European controllers have scrapped plans for a strike on October 10 to protest draft amendments to Single European Sky (SES) regulations that would expedite the restructuring of the continent’s ATC network. The Air Traffic Controllers European Unions Coordination (ATCEUC) had earlier warned that “strong delays and some (flight) cancellations” could occur on that day, but then cancelled the strike late on October 4 after agreeing to hold new talks on Monday with European Union officials.
The trade unions association, which claims to represent more than 14,000 controllers across Europe, contests reforms the European Commission announced in June to expedite the lagging SES effort, which is comparable to NextGen in the U.S. Speaking to transport ministers in Vilnius, Lithuania, on September 16, Siim Kallas, European Union transport commissioner, defended the reforms and said EU member states must act with urgency to address rising air travel demand that will severely strain system capacity.
Under draft “SES2+” legislation, the EC proposes “full organizational and budgetary separation” of national authorities and the ATC organizations they oversee. In the future, it said, “airlines will have a new role in signing off [ATC] investment plans to ensure they are better focused on meeting customer needs.” The commission wants to strengthen performance targets for safety, cost-efficiency, capacity and environmental impact by making them more transparent and enforceable; make available new business opportunities for companies to provide meteorology, aeronautical information and communications, navigation and surveillance services by opening them to competitive bidding; and enable companies to form industrial partnerships within the framework of regional entities known as functional airspace blocks (FABs).

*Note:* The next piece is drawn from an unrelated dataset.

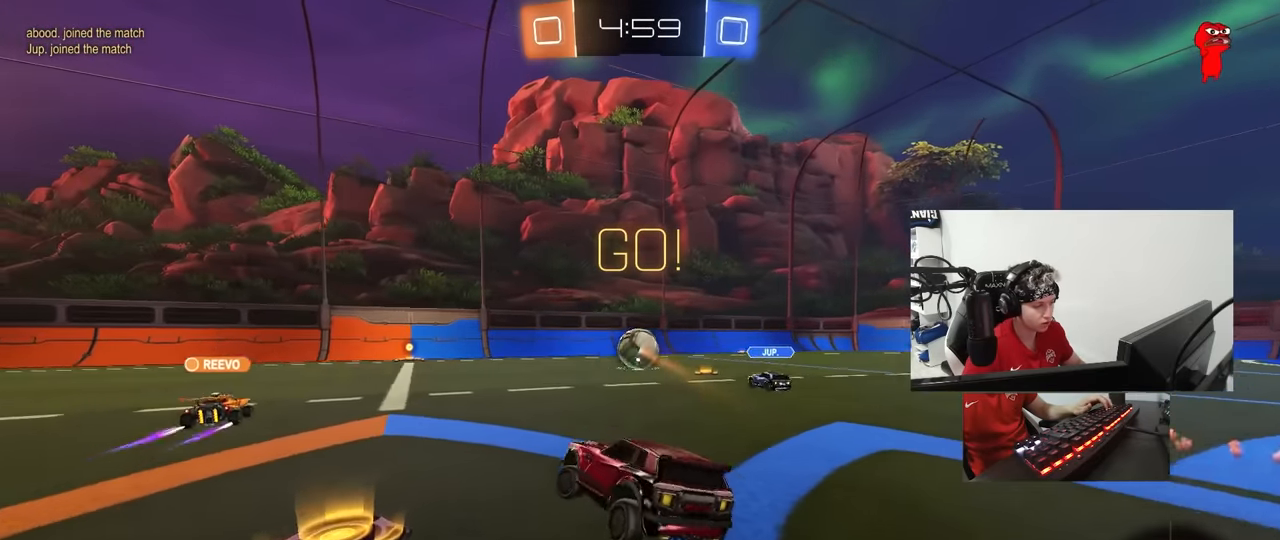
{"keys": ["a", "shift", "w"], "mouse": ["left"], "mouse_move": "up-right", "events": [[83, "mouse_left", "down"], [317, "a", "up"], [317, "d", "down"], [367, "mouse_right", "down"], [467, "a", "down"], [467, "d", "up"], [467, "mouse_right", "up"], [467, "shift", "down"]]}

Eurocontrol’s role as the centralized “network manager” would be strengthened.
In a press release, the trade unions association said it “rejects the assumptions and arguments presented by Mr. Kallas because they are not supported by any conclusive studies. He warns of a looming disaster if SES2+ is not approved, predicting chaos and collapse of the European aviation system. Perhaps the Commissioner forgets that air traffic increased more than 80 percent between 1990 and 2010, while delays decreased by 45 percent in the same period, clearly showing the (air traffic management) industry’s ability to cope accordingly, relying exclusively on its own expertise, hard work, collaboration and achievable targets.”
ATCEUC also issued a “notice to travelers” warning of “strong delays and some cancellations” across Europe on October 10, particularly in Germany, France, Spain and Portugal. The job action will also affect the airspace over Belgium, the Netherlands, Luxembourg and northwest Germany managed by Eurocontrol’s Maastricht Upper Area Control Center.
The Civil Air Navigation Services Organization (Canso), which represents air navigation service providers, said it is “extremely concerned” by the ATCEUC’s planned job action when negotiations are continuing over the EC’s proposed reforms. “This action is disproportionate and unnecessary. It will disrupt flights and have a severe impact on thousands of innocent travellers and businesses across Europe,” said Jeff Poole, Canso director general. “We urge the representatives of air traffic controllers to continue their talks with the Commission and other interested parties. We want them at the table, not out on strike.”